Menuju konten utama

Islam dan Proxy War: Amunisi Gatot Nurmantyo Menghadapi Pilpres

Gatot Nurmantyo kian terus terang tentang pencalonannya sebagai presiden pada 2019. Ia masih menggunakan jualan lama soal proxy war dan mendekati kalangan Islam.

Islam dan Proxy War: Amunisi Gatot Nurmantyo Menghadapi Pilpres
Mantan Panglima Jenderal TNI Gatot Nurmantyo (ke tiga kiri) berjalan bersama sejumlah tokoh masyarakat saat melakukan kunjungan ke Pondok Pesantren Alhamidy Banyuanyar, Pamekasan, Jawa Timur, Rabu (14/3/2018). ANTARA FOTO/Saiful Bahri

tirto.id - Mantan Panglima TNI Jenderal Gatot Nurmantyo tidak lagi berdalih, "Saya masih prajurit TNI," saat ditanya rencana mencalonkan diri sebagai calon presiden (capres) di Pemilihan Presiden (Pilpres) 2019.

Setelah resmi pensiun sebagai tentara per 31 Maret 2018, Gatot kini terdengar lebih lepas saat memberikan pernyataan. Kepada Andini Effendi, pembawa acara Metro Pagi Primetime, laki-laki yang sempat menjabat Panglima Komando Cadangan Strategis Angkatan Darat (Kostrad) itu berkata, "Capres!" saat diberi pertanyaan "Capres atau cawapres?"

Melalui keterangan tertulis yang disampaikan pada Minggu (1/4/2018), Gatot pun menegaskan bahwa kini dia adalah warga sipil yang memiliki hak memilih dan dipilih dalam pemilihan umum.

"Mulai hari ini saya memiliki hak dan kewajiban yang sama sebagai anak bangsa, anggota masyarakat sipil dan warga negara RI lainnya, termasuk untuk memiliki hak memilih, juga hak dipilih saat pemilu mendatang,” ujar Gatot.

Sebelumnya, sulit menemukan pernyataan lepas seperti itu muncul dari Gatot. Dia amat berhati-hati bahkan terkesan menutup mulut soal ambisinya menjadi capres.

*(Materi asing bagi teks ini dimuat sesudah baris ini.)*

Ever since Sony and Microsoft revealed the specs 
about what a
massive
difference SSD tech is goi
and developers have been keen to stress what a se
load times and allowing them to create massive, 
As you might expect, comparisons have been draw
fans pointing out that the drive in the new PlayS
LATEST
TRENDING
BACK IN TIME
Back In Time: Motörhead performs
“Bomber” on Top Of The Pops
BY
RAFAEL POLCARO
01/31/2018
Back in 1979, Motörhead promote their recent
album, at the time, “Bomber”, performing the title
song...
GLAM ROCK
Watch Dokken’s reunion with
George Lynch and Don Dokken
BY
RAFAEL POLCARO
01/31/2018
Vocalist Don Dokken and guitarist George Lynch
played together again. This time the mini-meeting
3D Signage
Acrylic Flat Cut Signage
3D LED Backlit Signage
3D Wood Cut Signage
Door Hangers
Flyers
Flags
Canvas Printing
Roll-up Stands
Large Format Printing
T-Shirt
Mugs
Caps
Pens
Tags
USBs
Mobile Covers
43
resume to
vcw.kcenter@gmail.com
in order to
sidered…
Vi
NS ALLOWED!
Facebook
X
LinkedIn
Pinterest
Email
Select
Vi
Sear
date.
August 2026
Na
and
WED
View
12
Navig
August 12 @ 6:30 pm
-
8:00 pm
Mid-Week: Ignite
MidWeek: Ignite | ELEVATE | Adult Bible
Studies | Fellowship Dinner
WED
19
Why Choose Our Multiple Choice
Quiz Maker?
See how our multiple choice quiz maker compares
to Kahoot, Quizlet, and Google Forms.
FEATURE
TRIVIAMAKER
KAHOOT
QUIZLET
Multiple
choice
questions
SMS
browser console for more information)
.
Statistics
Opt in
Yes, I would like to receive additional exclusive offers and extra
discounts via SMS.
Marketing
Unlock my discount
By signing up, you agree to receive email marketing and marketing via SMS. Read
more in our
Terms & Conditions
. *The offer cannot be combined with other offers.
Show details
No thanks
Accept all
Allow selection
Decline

Dalam program Mata Najwa, Najwa Shihab bertanya, "Berani jadi presiden?"

Jawaban Gatot, "Sekarang saya masih sebagai seorang prajurit. Tetapi, tetapi loh ya, apabila kelak memang rakyat menginginkan. Apapun jabatan, itu menjadi panggilan tugas dan tanggung jawab."

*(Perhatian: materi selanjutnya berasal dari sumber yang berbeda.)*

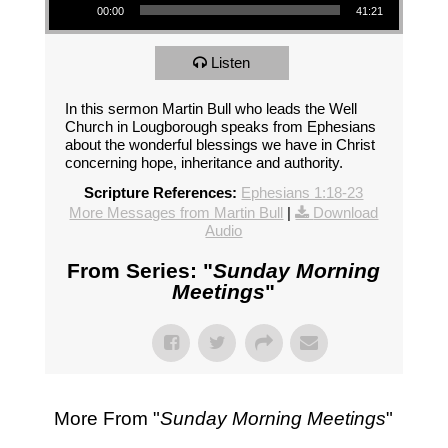
00:00
41:21
Listen
In this sermon Martin Bull who leads the Well
Church in Lougborough speaks from Ephesians
about the wonderful blessings we have in Christ
concerning hope, inheritance and authority.
Scripture References:
Ephesians 1:18-23
More Messages from Martin Bull
|
Download
Audio
From Series: "
Sunday Morning
Meetings
"
More From "
Sunday Morning Meetings
"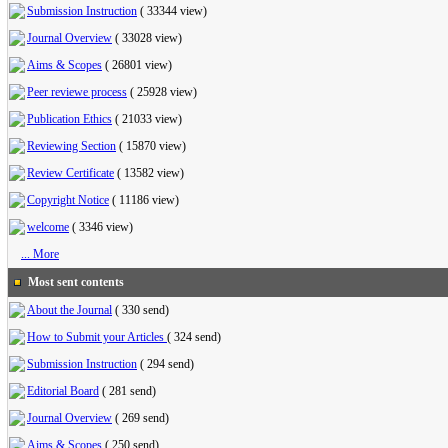
Submission Instruction
(
33344 view
)
Journal Overview
(
33028 view
)
Aims & Scopes
(
26801 view
)
Peer reviewe process
(
25928 view
)
Publication Ethics
(
21033 view
)
Reviewing Section
(
15870 view
)
Review Certificate
(
13582 view
)
Copyright Notice
(
11186 view
)
welcome
(
3346 view
)
... More
Most sent contents
About the Journal
(
330 send
)
How to Submit your Articles
(
324 send
)
Submission Instruction
(
294 send
)
Editorial Board
(
281 send
)
Journal Overview
(
269 send
)
Aims & Scopes
(
250 send
)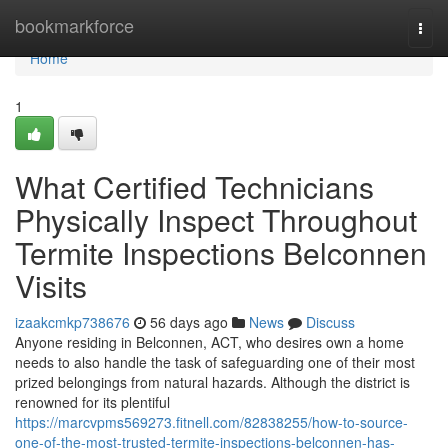
Home
bookmarkforce
Togg
navi
Home
1
What Certified Technicians
Physically Inspect Throughout
Termite Inspections Belconnen
Visits
izaakcmkp738676
56 days ago
News
Discuss
Anyone residing in Belconnen, ACT, who desires own a home
needs to also handle the task of safeguarding one of their most
prized belongings from natural hazards. Although the district is
renowned for its plentiful
https://marcvpms569273.fitnell.com/82838255/how-to-source-
one-of-the-most-trusted-termite-inspections-belconnen-has-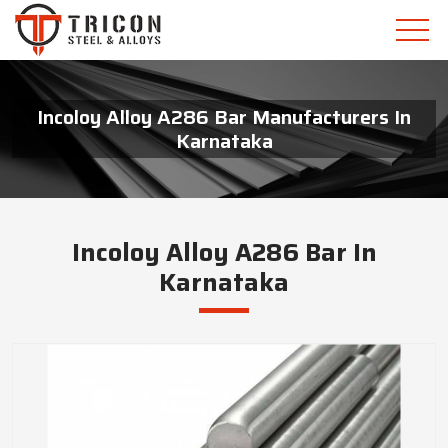
Incoloy Alloy A286 Bar Manufacturers In
Karnataka
Incoloy Alloy A286 Bar In
Karnataka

Namun, di balik kemisteriusan jawaban itu, Gatot kian rajin memoles citranya lewat akun Twitter dan Instagram @nurmantyo_gatot yang dia bikin pada 1 Januari 2018. Dia pun mengubah tampilan, yang semula berseragam resmi kini berjas atau berbaju koko necis.

Pada saat itu pula, laki-laki kelahiran Tegal, Jawa Tengah itu gemar menyambangi pesantren-pesantren dari ujung barat Jawa hingga Nusa Tenggara Barat (NTB). Isu proxy war yang dicetuskannya sejak jadi Panglima Kostrad pun menjadi salah satu amunisinya menuju Pilpres 2019.

Upaya Merangkul Eksponen Masyumi dan Nahdlatul Ulama

Melalui penelusuran berita media daring, Gatot tercatat mengunjungi 4 pesantren selama menjabat Panglima TNI, Juli 2015 hingga Desember 2017. Pertama kali, Gatot mengunjungi Pesantren Buntet, di Cirebon, Jawa Barat bersama sejumlah jajaran menteri Kabinet Kerja Jokowi pada Juli 2015.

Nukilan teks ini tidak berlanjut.